Another version of the sensation seeking scale is the Brief Sensation Seeking Scale (BSSS). This is one that was developed by Hoyle et al. They developed the first BSSS in 2002 to fill the need of a practical application of the Sensation Seeking Scale. The reason that the original does not work well is that it is a 40 question test while the BSSS is only 8 questions and still carries reasonable reliability and validity. The biggest commercial use for this is in marketing and advertisement. The truth campaign is one company that uses the BSSS to try to determine whether or not students will smoke. They used a 4-question version of the BSSS to try to determine if young people who scored higher on the BSSS were also more likely to smoke. They were then also able to use people who did score higher on this scale to test anti-smoking messages before using them in advertisements.

==Experimental evidence==

===Testing in animals===

In recent years, experiments have been conducted with rats. When given cortisol, researchers saw that some rats would become more addicted and need more of the cortisol to keep the same high. When done with neurotransmitters; epinephrine, nor-epinephrine, serotonin, and 5-hydroxytryptamine there was a relationship with personality traits. Though these tests are more difficult to produce in human subjects, due to ethical concerns.

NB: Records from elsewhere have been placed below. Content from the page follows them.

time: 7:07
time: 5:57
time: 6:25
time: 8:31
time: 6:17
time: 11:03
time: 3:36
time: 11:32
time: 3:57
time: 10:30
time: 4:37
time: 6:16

===Testing in healthy individuals===

Research in human participants has also been done. Researchers provided either d-amphetamine or a placebo pill. Those participants, both men and women would take larger amounts, more often of the d-amphetamine pill where ranked higher on the sensation seeking scale. This study however, did not have significant findings for the thrill seeking components in participants.

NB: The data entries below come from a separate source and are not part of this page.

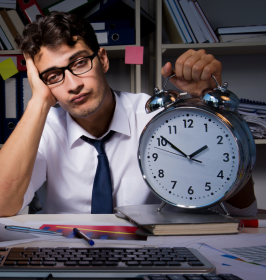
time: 1:51
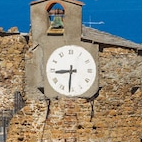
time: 8:31
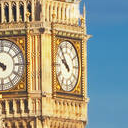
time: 9:53
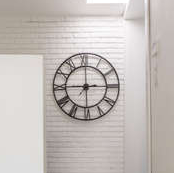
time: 2:45
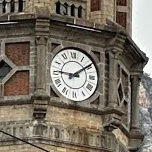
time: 9:09
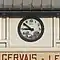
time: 8:51
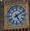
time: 5:09
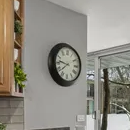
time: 7:46
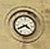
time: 3:40
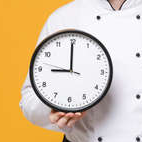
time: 8:59
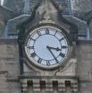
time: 3:24
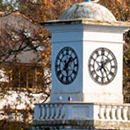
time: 1:28
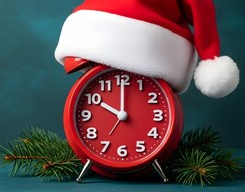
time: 10:00
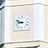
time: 8:49
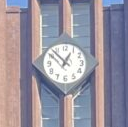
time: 12:52
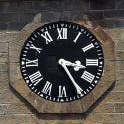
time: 3:24
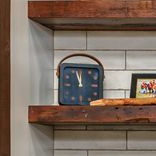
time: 11:56
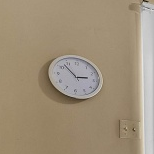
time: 2:52
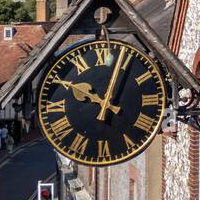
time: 10:03
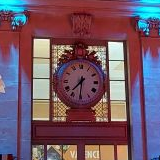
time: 7:31
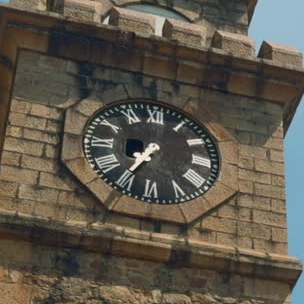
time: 7:35
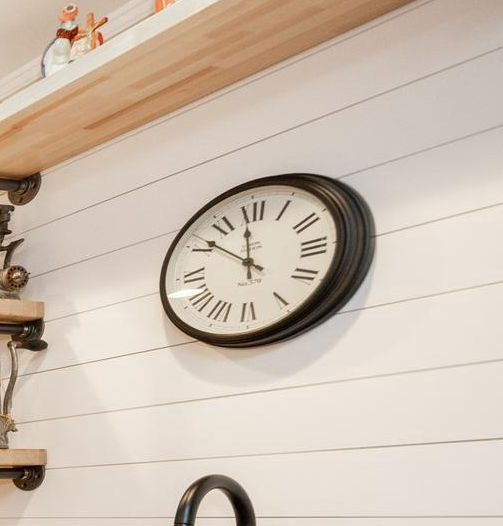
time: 11:51
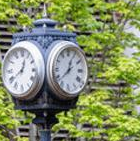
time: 12:38
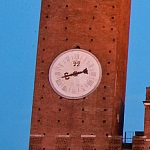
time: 8:12
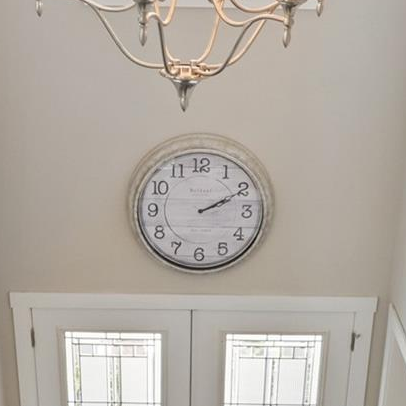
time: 2:10
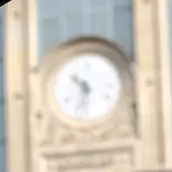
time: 10:32
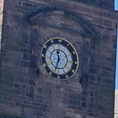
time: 11:33
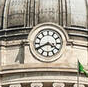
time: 3:40
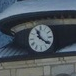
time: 11:21
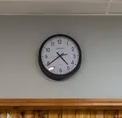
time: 4:38
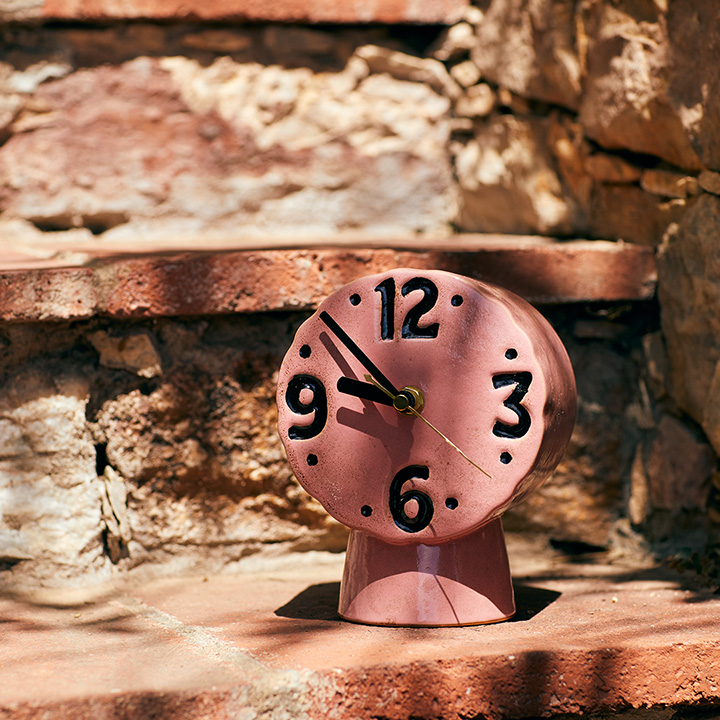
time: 9:53
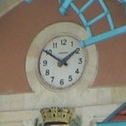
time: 1:50
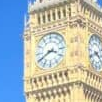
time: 3:39
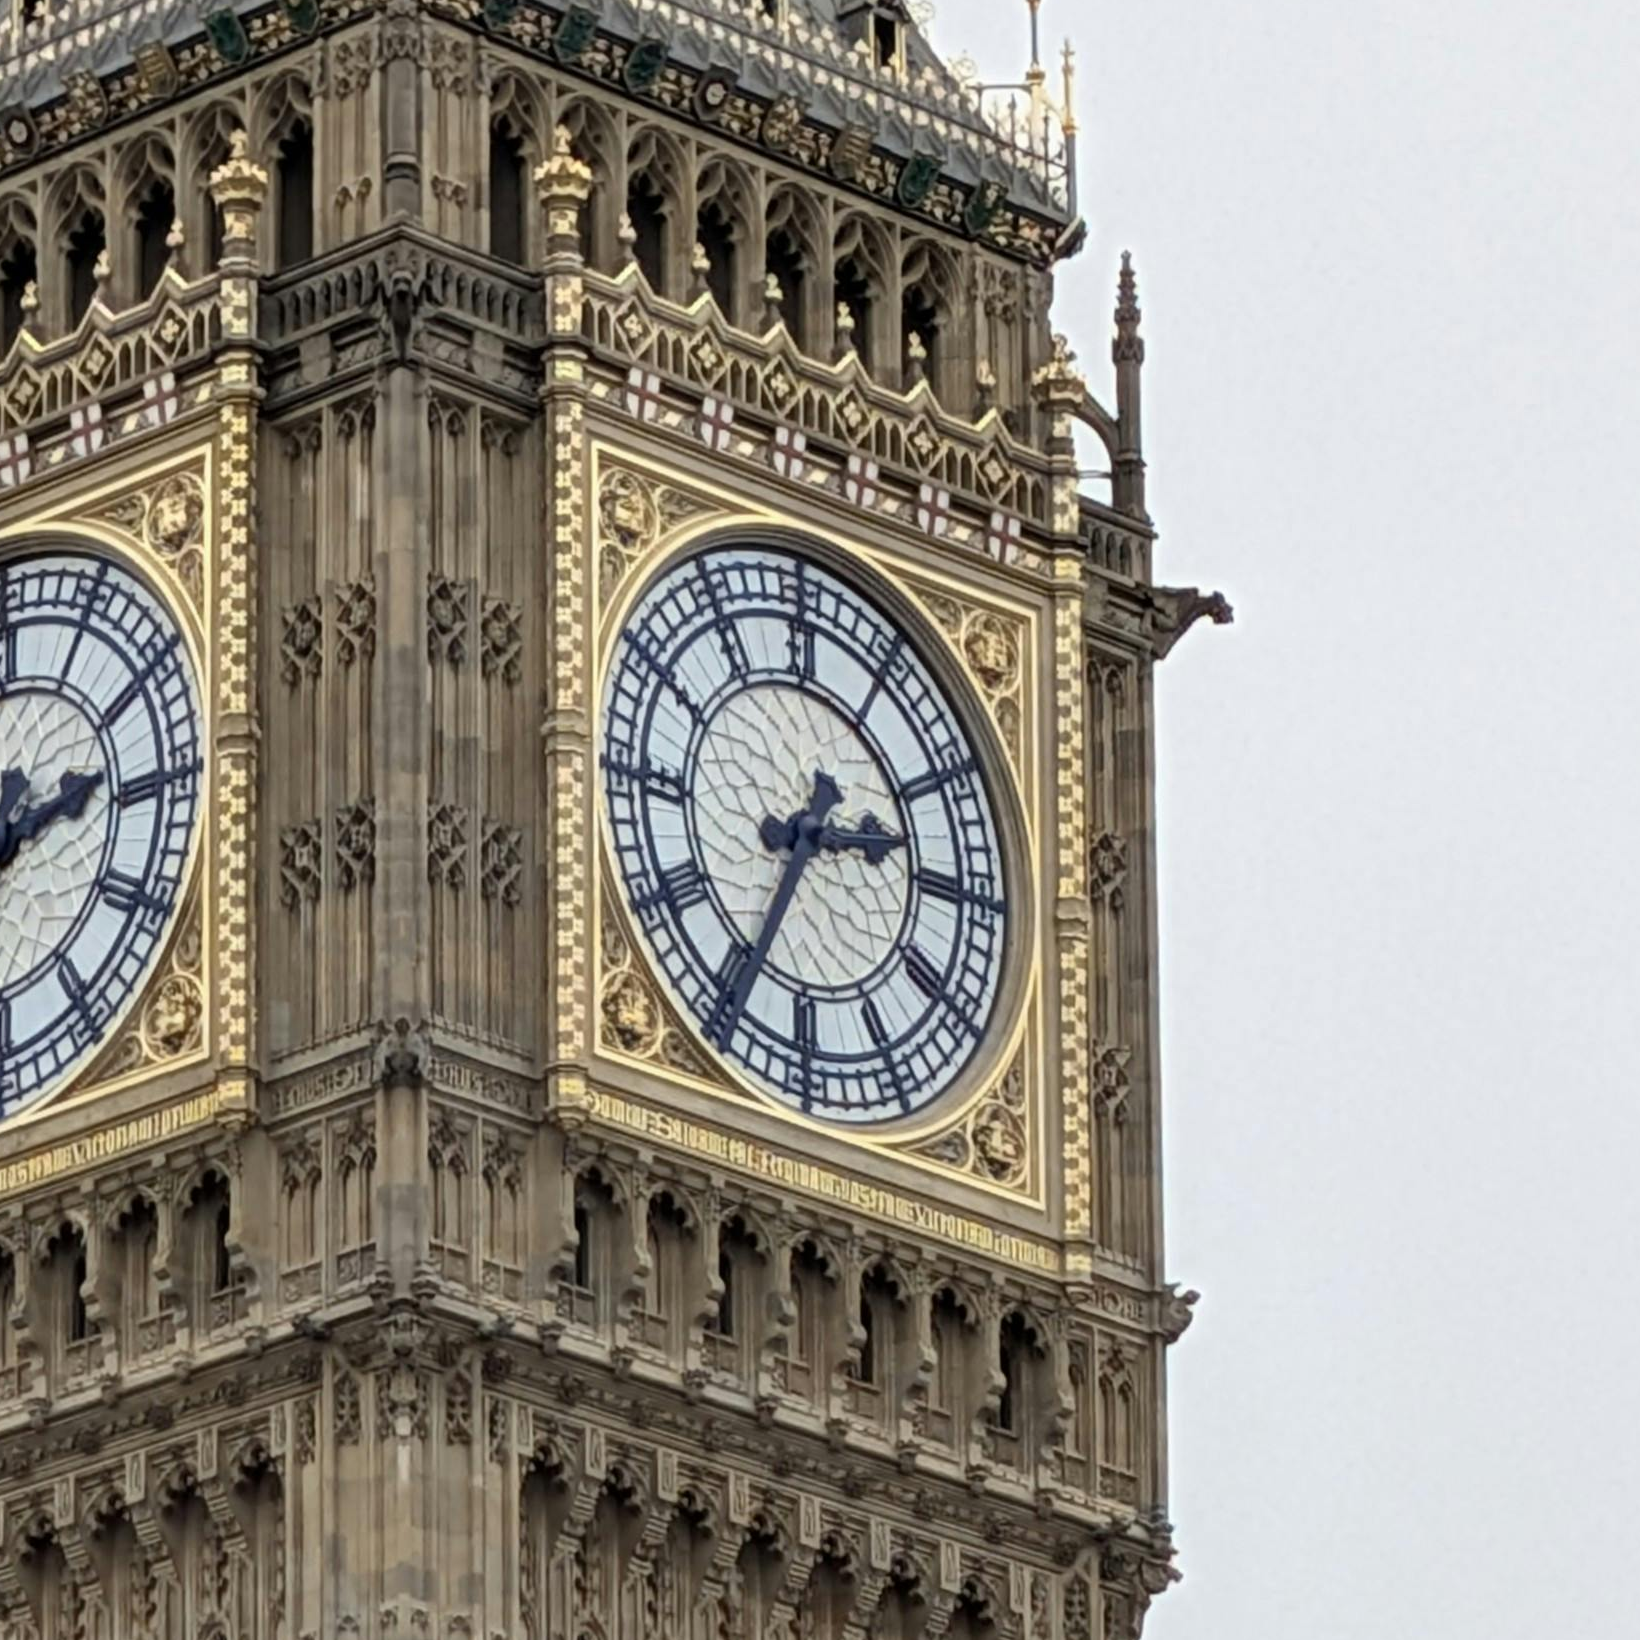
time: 2:34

===Testing in psychological disorders===

Another experiment included salivary testosterone (Sal-T) taken from young men, all of whom had some certain psychological disorder including; bipolar, depression, ADHD, and addiction. Those men with higher testosterone levels also have higher levels of sensation seeking, especially the boredom susceptibility. In the same study, research found that high levels of DRD4, a dopamine receptor, was a predictor for the sensation seeking component of thrill seeking. Enhancing Zuckerman's notion that sensation seeking is a psycho-biological interaction.

==Applications==
This scale has been used in a variety of research studies and it has been used often when researching college students. Studies include how likely students are to play drinking games, condom use during sex was measured with a sensation seeking scale made by Seth C. Kalichman, and the likelihood of drug use and gambling.